INFORMATION PROVIDED
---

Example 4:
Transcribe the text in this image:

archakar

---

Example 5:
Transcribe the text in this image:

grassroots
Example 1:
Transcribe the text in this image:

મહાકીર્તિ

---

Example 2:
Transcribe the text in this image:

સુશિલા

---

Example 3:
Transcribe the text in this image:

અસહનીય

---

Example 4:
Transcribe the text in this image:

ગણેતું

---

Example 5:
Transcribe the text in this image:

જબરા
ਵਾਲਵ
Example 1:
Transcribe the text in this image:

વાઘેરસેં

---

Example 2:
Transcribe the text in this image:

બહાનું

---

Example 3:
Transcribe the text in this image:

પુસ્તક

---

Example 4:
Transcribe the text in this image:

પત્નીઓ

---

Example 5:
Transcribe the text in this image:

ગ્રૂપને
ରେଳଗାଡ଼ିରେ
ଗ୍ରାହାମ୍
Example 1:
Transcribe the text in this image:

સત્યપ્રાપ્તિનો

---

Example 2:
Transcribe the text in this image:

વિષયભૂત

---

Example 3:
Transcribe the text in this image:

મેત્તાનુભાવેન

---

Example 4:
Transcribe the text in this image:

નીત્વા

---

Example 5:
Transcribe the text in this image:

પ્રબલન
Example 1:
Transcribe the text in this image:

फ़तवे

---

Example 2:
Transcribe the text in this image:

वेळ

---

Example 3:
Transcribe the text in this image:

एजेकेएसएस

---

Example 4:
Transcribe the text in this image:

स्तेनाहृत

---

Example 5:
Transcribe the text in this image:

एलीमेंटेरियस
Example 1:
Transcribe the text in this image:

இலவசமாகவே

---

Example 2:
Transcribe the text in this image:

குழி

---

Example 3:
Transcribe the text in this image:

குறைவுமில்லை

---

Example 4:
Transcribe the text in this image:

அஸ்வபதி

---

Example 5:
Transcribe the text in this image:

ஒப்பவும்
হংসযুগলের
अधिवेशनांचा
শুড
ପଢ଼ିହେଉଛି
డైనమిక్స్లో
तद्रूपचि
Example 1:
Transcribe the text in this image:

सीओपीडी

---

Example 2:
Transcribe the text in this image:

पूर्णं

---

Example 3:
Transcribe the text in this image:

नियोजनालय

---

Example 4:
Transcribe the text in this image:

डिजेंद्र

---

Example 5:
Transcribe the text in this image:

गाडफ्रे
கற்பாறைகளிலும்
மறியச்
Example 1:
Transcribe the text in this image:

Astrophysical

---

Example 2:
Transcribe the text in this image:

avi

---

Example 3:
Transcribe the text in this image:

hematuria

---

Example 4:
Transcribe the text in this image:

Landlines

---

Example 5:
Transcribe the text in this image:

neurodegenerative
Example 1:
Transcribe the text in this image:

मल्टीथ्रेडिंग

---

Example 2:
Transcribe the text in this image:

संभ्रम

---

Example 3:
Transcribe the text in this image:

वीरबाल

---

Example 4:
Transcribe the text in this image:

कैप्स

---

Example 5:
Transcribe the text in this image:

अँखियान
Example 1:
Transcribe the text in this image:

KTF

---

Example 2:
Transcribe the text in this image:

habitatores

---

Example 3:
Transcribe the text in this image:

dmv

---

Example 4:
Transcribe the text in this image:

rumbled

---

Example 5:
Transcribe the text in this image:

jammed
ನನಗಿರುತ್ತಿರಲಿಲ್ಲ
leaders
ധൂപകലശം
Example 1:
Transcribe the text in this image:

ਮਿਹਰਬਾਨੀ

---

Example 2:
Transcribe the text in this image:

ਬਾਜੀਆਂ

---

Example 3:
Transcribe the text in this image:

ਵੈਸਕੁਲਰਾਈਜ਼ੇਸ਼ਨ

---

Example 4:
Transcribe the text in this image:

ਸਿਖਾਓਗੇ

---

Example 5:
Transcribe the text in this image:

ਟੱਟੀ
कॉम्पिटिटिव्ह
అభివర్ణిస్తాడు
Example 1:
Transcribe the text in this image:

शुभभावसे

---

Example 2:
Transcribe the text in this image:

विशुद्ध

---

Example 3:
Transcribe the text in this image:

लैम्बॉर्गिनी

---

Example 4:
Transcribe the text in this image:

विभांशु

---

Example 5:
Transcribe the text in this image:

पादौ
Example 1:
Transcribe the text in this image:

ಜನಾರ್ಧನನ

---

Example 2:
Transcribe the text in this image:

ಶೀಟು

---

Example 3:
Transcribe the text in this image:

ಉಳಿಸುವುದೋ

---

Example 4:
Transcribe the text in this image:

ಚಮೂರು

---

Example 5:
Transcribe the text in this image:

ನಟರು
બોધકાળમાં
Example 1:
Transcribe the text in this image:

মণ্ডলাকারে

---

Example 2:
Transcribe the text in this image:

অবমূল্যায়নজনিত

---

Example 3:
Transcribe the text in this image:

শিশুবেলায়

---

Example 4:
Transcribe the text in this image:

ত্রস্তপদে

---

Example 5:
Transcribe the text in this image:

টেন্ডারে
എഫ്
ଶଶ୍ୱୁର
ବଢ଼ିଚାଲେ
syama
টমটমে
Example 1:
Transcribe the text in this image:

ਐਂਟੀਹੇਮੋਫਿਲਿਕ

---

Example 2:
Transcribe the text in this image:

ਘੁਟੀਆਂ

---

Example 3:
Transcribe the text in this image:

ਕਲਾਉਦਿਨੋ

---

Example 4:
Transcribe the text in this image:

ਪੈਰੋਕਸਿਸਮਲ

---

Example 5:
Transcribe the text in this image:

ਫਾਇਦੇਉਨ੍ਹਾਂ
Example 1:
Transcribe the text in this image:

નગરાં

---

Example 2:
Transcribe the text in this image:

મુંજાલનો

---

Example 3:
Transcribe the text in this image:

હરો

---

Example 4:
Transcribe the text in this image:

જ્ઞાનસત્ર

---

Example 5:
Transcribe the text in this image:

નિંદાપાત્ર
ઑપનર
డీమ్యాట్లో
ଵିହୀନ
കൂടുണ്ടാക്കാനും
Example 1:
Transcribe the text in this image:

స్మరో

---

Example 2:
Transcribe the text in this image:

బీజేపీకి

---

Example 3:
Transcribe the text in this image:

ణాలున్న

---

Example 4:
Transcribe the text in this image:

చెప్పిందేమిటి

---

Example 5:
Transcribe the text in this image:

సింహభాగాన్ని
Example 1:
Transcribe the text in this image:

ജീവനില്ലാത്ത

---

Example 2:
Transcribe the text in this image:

TASK DIRECTIONS
Go through the data above and copy all of it exactly.

ANSWER BOX
---

Example 4:
Transcribe the text in this image:

archakar

---

Example 5:
Transcribe the text in this image:

grassroots
Example 1:
Transcribe the text in this image:

મહાકીર્તિ

---

Example 2:
Transcribe the text in this image:

સુશિલા

---

Example 3:
Transcribe the text in this image:

અસહનીય

---

Example 4:
Transcribe the text in this image:

ગણેતું

---

Example 5:
Transcribe the text in this image:

જબરા
ਵਾਲਵ
Example 1:
Transcribe the text in this image:

વાઘેરસેં

---

Example 2:
Transcribe the text in this image:

બહાનું

---

Example 3:
Transcribe the text in this image:

પુસ્તક

---

Example 4:
Transcribe the text in this image:

પત્નીઓ

---

Example 5:
Transcribe the text in this image:

ગ્રૂપને
ରେଳଗାଡ଼ିରେ
ଗ୍ରାହାମ୍
Example 1:
Transcribe the text in this image:

સત્યપ્રાપ્તિનો

---

Example 2:
Transcribe the text in this image:

વિષયભૂત

---

Example 3:
Transcribe the text in this image:

મેત્તાનુભાવેન

---

Example 4:
Transcribe the text in this image:

નીત્વા

---

Example 5:
Transcribe the text in this image:

પ્રબલન
Example 1:
Transcribe the text in this image:

फ़तवे

---

Example 2:
Transcribe the text in this image:

वेळ

---

Example 3:
Transcribe the text in this image:

एजेकेएसएस

---

Example 4:
Transcribe the text in this image:

स्तेनाहृत

---

Example 5:
Transcribe the text in this image:

एलीमेंटेरियस
Example 1:
Transcribe the text in this image:

இலவசமாகவே

---

Example 2:
Transcribe the text in this image:

குழி

---

Example 3:
Transcribe the text in this image:

குறைவுமில்லை

---

Example 4:
Transcribe the text in this image:

அஸ்வபதி

---

Example 5:
Transcribe the text in this image:

ஒப்பவும்
হংসযুগলের
अधिवेशनांचा
শুড
ପଢ଼ିହେଉଛି
డైనమిక్స్లో
तद्रूपचि
Example 1:
Transcribe the text in this image:

सीओपीडी

---

Example 2:
Transcribe the text in this image:

पूर्णं

---

Example 3:
Transcribe the text in this image:

नियोजनालय

---

Example 4:
Transcribe the text in this image:

डिजेंद्र

---

Example 5:
Transcribe the text in this image:

गाडफ्रे
கற்பாறைகளிலும்
மறியச்
Example 1:
Transcribe the text in this image:

Astrophysical

---

Example 2:
Transcribe the text in this image:

avi

---

Example 3:
Transcribe the text in this image:

hematuria

---

Example 4:
Transcribe the text in this image:

Landlines

---

Example 5:
Transcribe the text in this image:

neurodegenerative
Example 1:
Transcribe the text in this image:

मल्टीथ्रेडिंग

---

Example 2:
Transcribe the text in this image:

संभ्रम

---

Example 3:
Transcribe the text in this image:

वीरबाल

---

Example 4:
Transcribe the text in this image:

कैप्स

---

Example 5:
Transcribe the text in this image:

अँखियान
Example 1:
Transcribe the text in this image:

KTF

---

Example 2:
Transcribe the text in this image:

habitatores

---

Example 3:
Transcribe the text in this image:

dmv

---

Example 4:
Transcribe the text in this image:

rumbled

---

Example 5:
Transcribe the text in this image:

jammed
ನನಗಿರುತ್ತಿರಲಿಲ್ಲ
leaders
ധൂപകലശം
Example 1:
Transcribe the text in this image:

ਮਿਹਰਬਾਨੀ

---

Example 2:
Transcribe the text in this image:

ਬਾਜੀਆਂ

---

Example 3:
Transcribe the text in this image:

ਵੈਸਕੁਲਰਾਈਜ਼ੇਸ਼ਨ

---

Example 4:
Transcribe the text in this image:

ਸਿਖਾਓਗੇ

---

Example 5:
Transcribe the text in this image:

ਟੱਟੀ
कॉम्पिटिटिव्ह
అభివర్ణిస్తాడు
Example 1:
Transcribe the text in this image:

शुभभावसे

---

Example 2:
Transcribe the text in this image:

विशुद्ध

---

Example 3:
Transcribe the text in this image:

लैम्बॉर्गिनी

---

Example 4:
Transcribe the text in this image:

विभांशु

---

Example 5:
Transcribe the text in this image:

पादौ
Example 1:
Transcribe the text in this image:

ಜನಾರ್ಧನನ

---

Example 2:
Transcribe the text in this image:

ಶೀಟು

---

Example 3:
Transcribe the text in this image:

ಉಳಿಸುವುದೋ

---

Example 4:
Transcribe the text in this image:

ಚಮೂರು

---

Example 5:
Transcribe the text in this image:

ನಟರು
બોધકાળમાં
Example 1:
Transcribe the text in this image:

মণ্ডলাকারে

---

Example 2:
Transcribe the text in this image:

অবমূল্যায়নজনিত

---

Example 3:
Transcribe the text in this image:

শিশুবেলায়

---

Example 4:
Transcribe the text in this image:

ত্রস্তপদে

---

Example 5:
Transcribe the text in this image:

টেন্ডারে
എഫ്
ଶଶ୍ୱୁର
ବଢ଼ିଚାଲେ
syama
টমটমে
Example 1:
Transcribe the text in this image:

ਐਂਟੀਹੇਮੋਫਿਲਿਕ

---

Example 2:
Transcribe the text in this image:

ਘੁਟੀਆਂ

---

Example 3:
Transcribe the text in this image:

ਕਲਾਉਦਿਨੋ

---

Example 4:
Transcribe the text in this image:

ਪੈਰੋਕਸਿਸਮਲ

---

Example 5:
Transcribe the text in this image:

ਫਾਇਦੇਉਨ੍ਹਾਂ
Example 1:
Transcribe the text in this image:

નગરાં

---

Example 2:
Transcribe the text in this image:

મુંજાલનો

---

Example 3:
Transcribe the text in this image:

હરો

---

Example 4:
Transcribe the text in this image:

જ્ઞાનસત્ર

---

Example 5:
Transcribe the text in this image:

નિંદાપાત્ર
ઑપનર
డీమ్యాట్లో
ଵିହୀନ
കൂടുണ്ടാക്കാനും
Example 1:
Transcribe the text in this image:

స్మరో

---

Example 2:
Transcribe the text in this image:

బీజేపీకి

---

Example 3:
Transcribe the text in this image:

ణాలున్న

---

Example 4:
Transcribe the text in this image:

చెప్పిందేమిటి

---

Example 5:
Transcribe the text in this image:

సింహభాగాన్ని
Example 1:
Transcribe the text in this image:

ജീവനില്ലാത്ത

---

Example 2:
Transcribe the text in this image:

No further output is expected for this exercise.